WHO states that countries that sign this agreement wouldn't have their sovereignty taken away, and each government would be responsible for enforcing whatever rules and regulations are deemed necessary. A report on the matter is expected to be delivered at the 76th World Health Assembly in 2023, and the outcome at the 77th World Health Assembly in 2024.
The debate over the pandemic treaty and conspiracy theories
Suspicions about WHO are beginning to take root among U.S. citizens and even political figures. What do people believe the pandemic treaty will do?
Florida senator Marco Rubio tweeted, "We must never allow Biden to use a "Pandemic Treaty" to give control over American public health decisions to the corrupt @WHO." Ronny Jackson, congressman for Texas, also tweeted, "The WHO Pandemic Treaty MUST be stopped. We cannot allow our national sovereignty to be SURRENDERED to America's Last UN bureaucrats. Say NO to the Pandemic Treaty."

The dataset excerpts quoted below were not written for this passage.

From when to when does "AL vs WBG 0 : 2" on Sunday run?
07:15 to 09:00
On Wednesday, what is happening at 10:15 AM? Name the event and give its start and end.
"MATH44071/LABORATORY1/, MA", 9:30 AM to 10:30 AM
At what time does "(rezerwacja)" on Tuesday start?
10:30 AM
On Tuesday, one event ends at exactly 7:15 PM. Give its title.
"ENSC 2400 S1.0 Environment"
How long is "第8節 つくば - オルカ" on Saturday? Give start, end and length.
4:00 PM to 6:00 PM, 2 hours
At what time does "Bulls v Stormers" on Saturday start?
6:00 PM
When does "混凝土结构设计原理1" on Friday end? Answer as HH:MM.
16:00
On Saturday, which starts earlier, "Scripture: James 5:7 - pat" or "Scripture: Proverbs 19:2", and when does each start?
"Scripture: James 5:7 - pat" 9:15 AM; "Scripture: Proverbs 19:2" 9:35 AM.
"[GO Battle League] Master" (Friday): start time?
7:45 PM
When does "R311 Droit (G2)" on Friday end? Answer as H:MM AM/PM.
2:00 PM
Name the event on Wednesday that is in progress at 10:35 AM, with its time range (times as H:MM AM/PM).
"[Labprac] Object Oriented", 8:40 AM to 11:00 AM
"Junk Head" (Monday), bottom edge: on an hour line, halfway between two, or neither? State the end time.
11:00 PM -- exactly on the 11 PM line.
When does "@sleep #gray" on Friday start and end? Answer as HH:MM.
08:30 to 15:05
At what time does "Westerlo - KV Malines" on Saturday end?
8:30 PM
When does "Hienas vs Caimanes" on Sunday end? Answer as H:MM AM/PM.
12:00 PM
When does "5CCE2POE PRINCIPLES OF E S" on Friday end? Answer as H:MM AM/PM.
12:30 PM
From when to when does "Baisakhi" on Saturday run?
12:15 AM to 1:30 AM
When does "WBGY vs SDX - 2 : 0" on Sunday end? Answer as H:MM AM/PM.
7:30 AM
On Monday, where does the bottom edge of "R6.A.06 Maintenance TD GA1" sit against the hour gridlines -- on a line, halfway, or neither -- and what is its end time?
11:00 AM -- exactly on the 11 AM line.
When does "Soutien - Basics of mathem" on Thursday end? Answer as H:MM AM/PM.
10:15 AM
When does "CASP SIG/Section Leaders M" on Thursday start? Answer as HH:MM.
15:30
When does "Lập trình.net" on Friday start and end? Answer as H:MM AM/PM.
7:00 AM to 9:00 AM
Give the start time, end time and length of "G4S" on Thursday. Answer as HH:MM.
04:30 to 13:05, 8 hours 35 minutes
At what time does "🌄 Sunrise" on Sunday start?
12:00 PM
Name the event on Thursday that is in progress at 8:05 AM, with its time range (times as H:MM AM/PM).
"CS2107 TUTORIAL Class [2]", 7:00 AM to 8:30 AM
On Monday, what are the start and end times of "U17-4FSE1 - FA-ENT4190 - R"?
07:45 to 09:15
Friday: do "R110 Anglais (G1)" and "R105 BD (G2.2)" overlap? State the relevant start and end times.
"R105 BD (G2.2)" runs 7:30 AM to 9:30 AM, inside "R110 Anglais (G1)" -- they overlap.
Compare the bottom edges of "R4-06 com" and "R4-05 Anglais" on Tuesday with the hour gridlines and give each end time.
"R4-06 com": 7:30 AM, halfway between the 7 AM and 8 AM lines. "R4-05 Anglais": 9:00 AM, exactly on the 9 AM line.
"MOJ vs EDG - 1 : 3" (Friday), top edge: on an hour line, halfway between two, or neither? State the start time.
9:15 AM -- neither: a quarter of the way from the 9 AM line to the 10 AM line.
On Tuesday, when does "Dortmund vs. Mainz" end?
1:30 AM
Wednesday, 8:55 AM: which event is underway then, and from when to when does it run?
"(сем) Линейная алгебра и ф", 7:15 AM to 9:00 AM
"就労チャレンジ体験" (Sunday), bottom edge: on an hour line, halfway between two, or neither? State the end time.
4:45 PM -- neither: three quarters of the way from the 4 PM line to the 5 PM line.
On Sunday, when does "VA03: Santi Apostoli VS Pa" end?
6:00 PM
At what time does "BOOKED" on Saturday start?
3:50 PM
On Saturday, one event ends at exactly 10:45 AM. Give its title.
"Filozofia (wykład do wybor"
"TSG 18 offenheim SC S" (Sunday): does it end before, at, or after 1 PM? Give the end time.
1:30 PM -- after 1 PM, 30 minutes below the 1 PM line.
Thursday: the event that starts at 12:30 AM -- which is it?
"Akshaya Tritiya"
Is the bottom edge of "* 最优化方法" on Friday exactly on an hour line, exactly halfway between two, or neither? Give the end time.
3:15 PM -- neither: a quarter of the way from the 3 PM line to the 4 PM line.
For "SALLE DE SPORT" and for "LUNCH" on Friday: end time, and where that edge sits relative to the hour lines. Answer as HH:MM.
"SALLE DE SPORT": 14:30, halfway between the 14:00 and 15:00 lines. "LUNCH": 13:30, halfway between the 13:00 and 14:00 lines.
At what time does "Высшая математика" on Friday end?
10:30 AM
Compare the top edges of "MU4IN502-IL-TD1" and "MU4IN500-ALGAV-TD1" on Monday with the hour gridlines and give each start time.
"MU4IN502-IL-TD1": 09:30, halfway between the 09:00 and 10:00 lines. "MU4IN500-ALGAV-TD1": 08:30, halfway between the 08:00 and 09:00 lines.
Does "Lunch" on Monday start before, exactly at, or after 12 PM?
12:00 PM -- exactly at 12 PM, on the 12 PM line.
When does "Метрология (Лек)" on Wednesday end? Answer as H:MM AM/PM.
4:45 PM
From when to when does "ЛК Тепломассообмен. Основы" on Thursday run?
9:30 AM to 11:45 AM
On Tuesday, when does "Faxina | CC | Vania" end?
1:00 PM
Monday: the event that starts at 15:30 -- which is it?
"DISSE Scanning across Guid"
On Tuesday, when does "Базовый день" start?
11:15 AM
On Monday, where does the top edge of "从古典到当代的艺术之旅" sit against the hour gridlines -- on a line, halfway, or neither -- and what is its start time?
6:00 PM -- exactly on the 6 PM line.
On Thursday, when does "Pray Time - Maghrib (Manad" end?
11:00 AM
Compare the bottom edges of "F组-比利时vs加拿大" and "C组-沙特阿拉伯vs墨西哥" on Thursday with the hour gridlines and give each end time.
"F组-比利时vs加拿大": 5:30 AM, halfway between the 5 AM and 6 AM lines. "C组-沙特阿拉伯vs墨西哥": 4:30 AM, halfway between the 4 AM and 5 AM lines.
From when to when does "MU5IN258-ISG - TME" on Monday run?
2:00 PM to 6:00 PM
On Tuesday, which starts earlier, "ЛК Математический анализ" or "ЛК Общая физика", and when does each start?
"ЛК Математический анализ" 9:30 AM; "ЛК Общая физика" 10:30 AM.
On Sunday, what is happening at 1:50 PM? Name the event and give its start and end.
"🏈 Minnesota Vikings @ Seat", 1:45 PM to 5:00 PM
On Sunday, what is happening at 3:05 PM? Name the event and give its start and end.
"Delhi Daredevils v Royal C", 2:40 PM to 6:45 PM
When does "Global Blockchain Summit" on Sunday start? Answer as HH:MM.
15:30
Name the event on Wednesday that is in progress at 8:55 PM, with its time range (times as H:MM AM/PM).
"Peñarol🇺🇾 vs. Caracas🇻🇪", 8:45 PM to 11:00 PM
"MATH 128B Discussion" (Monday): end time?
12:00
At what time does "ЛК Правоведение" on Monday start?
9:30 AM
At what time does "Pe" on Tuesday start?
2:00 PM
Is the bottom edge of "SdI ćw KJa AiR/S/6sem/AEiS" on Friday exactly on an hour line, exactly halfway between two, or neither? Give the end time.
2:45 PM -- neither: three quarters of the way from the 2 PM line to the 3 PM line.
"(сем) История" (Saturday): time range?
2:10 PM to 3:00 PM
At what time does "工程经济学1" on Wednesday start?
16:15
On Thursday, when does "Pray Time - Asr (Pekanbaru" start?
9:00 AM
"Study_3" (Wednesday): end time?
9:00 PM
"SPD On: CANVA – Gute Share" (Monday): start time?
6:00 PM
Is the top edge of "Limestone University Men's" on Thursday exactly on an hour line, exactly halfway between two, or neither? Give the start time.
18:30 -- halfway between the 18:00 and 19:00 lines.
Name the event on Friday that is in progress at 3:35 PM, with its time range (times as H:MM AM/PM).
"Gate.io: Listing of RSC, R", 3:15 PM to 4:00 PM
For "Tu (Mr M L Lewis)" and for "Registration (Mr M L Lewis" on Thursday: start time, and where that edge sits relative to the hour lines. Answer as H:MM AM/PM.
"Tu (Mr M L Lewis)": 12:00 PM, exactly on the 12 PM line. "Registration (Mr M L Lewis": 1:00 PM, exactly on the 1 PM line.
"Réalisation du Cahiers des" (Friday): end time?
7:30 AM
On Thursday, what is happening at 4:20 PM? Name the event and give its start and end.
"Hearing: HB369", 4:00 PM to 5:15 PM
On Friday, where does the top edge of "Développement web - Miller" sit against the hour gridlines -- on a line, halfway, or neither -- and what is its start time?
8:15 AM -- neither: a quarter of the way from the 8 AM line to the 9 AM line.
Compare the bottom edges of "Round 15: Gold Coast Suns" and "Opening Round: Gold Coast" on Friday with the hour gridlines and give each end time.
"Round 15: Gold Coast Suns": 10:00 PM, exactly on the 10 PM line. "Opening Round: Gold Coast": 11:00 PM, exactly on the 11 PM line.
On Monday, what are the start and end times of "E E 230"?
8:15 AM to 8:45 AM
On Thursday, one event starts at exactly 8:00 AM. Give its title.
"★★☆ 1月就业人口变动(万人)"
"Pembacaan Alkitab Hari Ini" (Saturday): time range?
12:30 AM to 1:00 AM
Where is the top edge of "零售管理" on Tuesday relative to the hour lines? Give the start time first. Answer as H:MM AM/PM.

Arizona representative Paul Gosar didn't mince words on the issue, either, stating that Americans should be prioritizing their sovereignty and not focused on a "cabal trying to take everything away from us." Many of these tweets were met with mixed responses. Whereas some felt that these leaders had a right to be concerned about the treaty, others felt WHO is better positioned to deal with pandemic issues than the state leaders (who forced people to continue working during the COVID-19 pandemic).
Some people who responded to Rubio's stance thought he was being hypocritical: whereas his claimed focus is protecting the people's rights, he has also voted against things like access to baby formula and the child tax credit. Fact checkers have debunked the claim that the treaty will infringe on rights.